You'd have to go a long way to beat an article such as this. In fact, you have to go a bloody long way just to find it!
Good to know that scepticism of healthist
Sometime soon, we'll see a report showing that the social costs of skiing are in the hundreds of millions of dollars. It wouldn't be hard to produce a number that large. First, show frequent skiers are more likely to have accidents than recreational skiers.
Then, make the critical assumption that nobody could ever rationally decide to take risks - health is all that matters. Frequent skiers then are by definition irrational, and irrational people enjoy no benefits from their ski outings, no matter how happy they appear.
This is an argument proffered by libertarians that is generally dismissed out of hand by our holier-than-thou masters. Of course they aren't going to go after skiers ... or rugby players, or cyclists, or anyone else enjoying a pastime which is deemed 'correct' - when was the last time you read about the huge weekly cost of park footballers clogging up A&E departments with recreational injuries? Such hobbies have benefits - healthy ones - plus, the fake report authors are quite keen on doing such things themselves, so they'd never produce the kind of lunatic 'science' and innumerate manipulation of financial outcomes as they do in other fields.
And there isn't a fake charity, paid by government, to tackle problematic skiers, egg chasers, or the Haringey Cloggers Sunday footie team ... yet.
We've seen a lot of cost measures of this sort.
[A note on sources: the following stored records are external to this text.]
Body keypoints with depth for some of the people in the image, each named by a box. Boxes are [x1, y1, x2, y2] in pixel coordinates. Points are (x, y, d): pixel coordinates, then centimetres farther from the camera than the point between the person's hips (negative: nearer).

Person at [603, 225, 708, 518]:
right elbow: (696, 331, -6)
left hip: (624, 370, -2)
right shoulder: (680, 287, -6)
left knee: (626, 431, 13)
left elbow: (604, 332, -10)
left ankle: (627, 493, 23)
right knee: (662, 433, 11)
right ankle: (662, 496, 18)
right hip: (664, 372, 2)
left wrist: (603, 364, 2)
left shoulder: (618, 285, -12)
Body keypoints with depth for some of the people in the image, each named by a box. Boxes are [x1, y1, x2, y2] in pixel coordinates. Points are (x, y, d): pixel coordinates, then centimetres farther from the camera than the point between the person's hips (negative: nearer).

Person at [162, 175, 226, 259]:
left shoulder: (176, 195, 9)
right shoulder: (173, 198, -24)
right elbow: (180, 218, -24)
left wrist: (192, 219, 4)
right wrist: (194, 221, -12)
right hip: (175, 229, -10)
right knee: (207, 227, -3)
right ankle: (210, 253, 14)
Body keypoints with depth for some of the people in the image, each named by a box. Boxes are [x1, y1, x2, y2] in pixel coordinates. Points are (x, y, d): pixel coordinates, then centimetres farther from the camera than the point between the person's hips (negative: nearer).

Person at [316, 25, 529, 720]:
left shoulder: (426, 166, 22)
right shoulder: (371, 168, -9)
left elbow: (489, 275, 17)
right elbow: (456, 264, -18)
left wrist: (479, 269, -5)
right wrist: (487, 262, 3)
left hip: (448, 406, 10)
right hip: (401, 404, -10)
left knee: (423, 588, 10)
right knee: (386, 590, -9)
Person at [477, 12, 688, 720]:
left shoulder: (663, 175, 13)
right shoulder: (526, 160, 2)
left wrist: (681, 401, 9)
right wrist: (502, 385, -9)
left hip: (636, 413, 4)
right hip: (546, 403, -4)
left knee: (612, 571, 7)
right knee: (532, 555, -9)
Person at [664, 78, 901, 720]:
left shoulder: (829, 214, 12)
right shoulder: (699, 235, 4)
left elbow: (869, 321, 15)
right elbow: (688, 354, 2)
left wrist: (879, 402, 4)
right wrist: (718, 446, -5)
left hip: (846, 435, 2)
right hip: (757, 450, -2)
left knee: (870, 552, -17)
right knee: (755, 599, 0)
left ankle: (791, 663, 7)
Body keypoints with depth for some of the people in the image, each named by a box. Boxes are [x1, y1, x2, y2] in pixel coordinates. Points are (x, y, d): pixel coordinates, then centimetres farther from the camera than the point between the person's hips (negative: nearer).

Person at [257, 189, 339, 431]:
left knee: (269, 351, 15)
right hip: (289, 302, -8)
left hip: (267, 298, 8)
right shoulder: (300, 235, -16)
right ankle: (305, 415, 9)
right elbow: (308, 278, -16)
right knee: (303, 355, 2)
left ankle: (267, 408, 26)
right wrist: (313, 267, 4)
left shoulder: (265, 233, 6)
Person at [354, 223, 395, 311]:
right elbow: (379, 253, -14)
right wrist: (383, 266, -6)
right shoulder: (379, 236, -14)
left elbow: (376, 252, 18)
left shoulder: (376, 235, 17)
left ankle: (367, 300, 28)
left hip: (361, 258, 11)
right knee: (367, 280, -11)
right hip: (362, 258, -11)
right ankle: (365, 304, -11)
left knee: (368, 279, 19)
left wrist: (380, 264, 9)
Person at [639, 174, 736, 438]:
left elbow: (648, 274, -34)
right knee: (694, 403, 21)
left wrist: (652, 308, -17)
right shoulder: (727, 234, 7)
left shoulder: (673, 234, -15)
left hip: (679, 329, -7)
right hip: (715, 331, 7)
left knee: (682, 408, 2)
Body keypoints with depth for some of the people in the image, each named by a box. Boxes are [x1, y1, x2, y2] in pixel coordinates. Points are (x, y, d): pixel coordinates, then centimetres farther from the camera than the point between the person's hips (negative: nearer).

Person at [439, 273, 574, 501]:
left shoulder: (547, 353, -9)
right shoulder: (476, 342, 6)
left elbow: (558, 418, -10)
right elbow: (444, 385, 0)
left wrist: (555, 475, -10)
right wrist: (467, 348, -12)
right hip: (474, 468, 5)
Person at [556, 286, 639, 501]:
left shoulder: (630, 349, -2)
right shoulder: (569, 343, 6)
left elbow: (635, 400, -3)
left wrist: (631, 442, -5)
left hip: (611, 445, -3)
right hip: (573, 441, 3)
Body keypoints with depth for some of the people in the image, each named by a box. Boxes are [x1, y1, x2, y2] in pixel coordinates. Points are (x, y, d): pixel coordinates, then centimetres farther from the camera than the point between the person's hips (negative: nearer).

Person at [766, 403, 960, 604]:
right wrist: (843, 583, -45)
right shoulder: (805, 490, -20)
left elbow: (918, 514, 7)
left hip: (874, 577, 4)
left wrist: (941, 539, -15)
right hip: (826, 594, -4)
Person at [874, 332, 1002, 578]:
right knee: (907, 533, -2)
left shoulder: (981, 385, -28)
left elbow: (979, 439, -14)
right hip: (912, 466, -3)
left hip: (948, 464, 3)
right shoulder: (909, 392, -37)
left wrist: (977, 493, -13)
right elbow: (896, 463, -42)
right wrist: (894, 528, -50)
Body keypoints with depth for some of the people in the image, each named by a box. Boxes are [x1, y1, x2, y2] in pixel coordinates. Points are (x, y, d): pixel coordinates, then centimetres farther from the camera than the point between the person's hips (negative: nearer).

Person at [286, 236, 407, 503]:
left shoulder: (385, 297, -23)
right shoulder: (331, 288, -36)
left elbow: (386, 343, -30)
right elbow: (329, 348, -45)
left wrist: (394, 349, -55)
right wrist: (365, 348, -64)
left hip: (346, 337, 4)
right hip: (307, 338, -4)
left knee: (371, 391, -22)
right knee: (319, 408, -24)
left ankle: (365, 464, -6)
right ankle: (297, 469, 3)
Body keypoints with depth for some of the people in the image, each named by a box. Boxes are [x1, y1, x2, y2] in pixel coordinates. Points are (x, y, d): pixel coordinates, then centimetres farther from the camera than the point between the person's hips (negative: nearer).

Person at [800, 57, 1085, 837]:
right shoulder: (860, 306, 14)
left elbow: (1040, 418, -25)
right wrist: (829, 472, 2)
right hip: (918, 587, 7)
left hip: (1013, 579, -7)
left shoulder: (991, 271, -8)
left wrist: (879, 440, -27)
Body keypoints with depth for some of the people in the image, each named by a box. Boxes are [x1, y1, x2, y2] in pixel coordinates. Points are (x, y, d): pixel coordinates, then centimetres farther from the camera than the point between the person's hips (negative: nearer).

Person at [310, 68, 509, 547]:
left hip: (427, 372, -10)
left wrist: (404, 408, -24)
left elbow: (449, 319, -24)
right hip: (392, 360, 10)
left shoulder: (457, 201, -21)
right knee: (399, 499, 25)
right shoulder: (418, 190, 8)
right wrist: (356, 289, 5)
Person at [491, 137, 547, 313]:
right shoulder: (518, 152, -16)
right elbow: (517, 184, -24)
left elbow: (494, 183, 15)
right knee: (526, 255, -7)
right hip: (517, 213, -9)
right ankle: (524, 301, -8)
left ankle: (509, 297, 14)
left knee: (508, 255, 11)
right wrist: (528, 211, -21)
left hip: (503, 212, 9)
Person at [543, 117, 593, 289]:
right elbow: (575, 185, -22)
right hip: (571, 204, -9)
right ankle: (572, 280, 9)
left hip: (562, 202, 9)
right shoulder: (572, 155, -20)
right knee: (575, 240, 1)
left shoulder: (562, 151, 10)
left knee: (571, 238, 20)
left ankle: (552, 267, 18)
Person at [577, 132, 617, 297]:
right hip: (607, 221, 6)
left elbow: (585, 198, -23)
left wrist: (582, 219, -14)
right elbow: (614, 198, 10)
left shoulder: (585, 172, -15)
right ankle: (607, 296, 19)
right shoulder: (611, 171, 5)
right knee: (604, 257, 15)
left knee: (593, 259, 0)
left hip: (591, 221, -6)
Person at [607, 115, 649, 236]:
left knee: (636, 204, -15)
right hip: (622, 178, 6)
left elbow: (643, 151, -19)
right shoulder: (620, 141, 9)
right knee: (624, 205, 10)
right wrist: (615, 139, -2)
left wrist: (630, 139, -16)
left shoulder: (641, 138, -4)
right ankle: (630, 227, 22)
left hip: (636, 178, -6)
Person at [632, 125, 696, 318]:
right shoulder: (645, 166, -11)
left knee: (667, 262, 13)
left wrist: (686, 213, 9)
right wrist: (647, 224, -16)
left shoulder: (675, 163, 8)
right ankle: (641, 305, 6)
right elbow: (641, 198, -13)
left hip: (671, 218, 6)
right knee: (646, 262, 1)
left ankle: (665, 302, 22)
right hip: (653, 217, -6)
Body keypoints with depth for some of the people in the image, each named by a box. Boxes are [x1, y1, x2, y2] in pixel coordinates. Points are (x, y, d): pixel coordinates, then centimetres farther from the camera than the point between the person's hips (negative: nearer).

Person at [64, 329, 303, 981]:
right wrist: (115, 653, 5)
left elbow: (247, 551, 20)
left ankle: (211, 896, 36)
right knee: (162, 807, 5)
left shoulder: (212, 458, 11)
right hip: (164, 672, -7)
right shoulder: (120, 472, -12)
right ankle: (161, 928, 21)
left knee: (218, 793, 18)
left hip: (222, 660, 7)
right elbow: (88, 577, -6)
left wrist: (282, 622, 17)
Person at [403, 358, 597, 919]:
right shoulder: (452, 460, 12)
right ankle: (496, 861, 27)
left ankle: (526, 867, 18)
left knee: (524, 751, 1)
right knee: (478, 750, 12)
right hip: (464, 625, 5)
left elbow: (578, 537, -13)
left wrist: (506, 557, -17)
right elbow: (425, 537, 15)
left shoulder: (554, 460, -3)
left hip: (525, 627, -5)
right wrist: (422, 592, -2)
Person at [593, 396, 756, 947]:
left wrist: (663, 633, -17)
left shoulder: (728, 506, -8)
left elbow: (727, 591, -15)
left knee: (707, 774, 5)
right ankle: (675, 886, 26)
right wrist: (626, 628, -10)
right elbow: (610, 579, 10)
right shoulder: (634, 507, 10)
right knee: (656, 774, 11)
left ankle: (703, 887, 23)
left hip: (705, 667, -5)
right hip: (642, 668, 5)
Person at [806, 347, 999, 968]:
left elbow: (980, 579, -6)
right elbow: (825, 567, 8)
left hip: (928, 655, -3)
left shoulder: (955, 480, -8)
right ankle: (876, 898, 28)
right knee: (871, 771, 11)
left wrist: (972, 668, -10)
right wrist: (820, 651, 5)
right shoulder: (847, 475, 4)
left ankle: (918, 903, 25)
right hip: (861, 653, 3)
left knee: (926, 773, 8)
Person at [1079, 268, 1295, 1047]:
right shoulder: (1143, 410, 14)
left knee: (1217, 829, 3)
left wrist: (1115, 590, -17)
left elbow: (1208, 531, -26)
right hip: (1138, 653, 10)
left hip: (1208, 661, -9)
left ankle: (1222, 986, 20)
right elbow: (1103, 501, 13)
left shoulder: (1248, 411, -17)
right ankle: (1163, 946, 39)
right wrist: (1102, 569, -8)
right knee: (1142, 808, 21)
Tobacco, fatty foods, gambling - just about anything fun seems to cost "society" more than a billion dollars.
But, like my hypothetical report on the costs of skiing, these reports rely heavily on what I'll call a "healthist" assumption about how we should live our lives.
Any time we make a decision that lets us enjoy a bit of fun but with some risk to our health, that decision is considered irrational and cannot generate any real enjoyment.
Consequently, benefits are either assumed equal to zero or set to an arbitrarily low level.
And there it is in a nutshell. Your enjoyment isn't worth quantifying to the righteous, it has a benefit of £nil. You may derive enjoyment from it, you may find that your meagre lot is more happy and tolerable, and that you are a more useful member of society as a result, but the righteous dismiss that as worthless.
Downtime on the piste will bring equal relaxation and enjoyment (both of which, last time I looked, were considered as an incontestable good), but such enjoyment is allowed. It is decent and admired. If your personal choice of unwinding is deemed unworthy, the rules change.
Driving a car is also an evil which is worth quantifying as being beneficial. It may kill and choke thousands, probably millions or even billions, but healthists also drive, and they also manage to quantify the financial benefits and accept the inherent risks.
If health and safety were our only goal, the world would look very different. We would all buy cars made of padded foam rubber and drive very slowly. That we don't is strong evidence that we have pluralistic sets of values - we are not monomaniacal healthists in our daily lives.
For every skier who dies in an avalanche, tens of thousands of others took no fewer risks but enjoyed a great time out on the slopes. Their enjoyment ought to count for something.
And, for every drinker who dies in an accident that could have been avoided were he sober, there are countless others who simply enjoyed a good night out.
Where a healthist report tallies the social costs for the unlucky few, rational policy requires putting weight on the benefits as well.
But they don't. Because they don't want to, as it doesn't fit with their rent-seeking, single-minded agenda.
There are risks all around us, in every single activity that humans indulge in. Either vital to the country, or merely recreational.
However, there are also costs and benefits in all of them too. To ignore advantageous economics in some areas whilst accepting it in others is quite simply wrong.
Some may even term it more sinister than that. I would be amongst that 'some', and fortunately, as it would appear from this excellent article, there are a whole load of us around the world who feel the same.
The heart still clings to the hope that one day we might see the 646 in parliament populated by a few more who would even begin to understand the incontrovertible logic carried in this article.
The head, however, comes to the conclusion that they will forever wander around Westminster like nodding dogs the moment a dodgy stat is placed in front of their dim, unquestioning, myopic, self-promoting intellect.
And, in doing so, they cost us, collectively, a hell of a lot more than any healthist scaremongery boasts about, on a daily basis.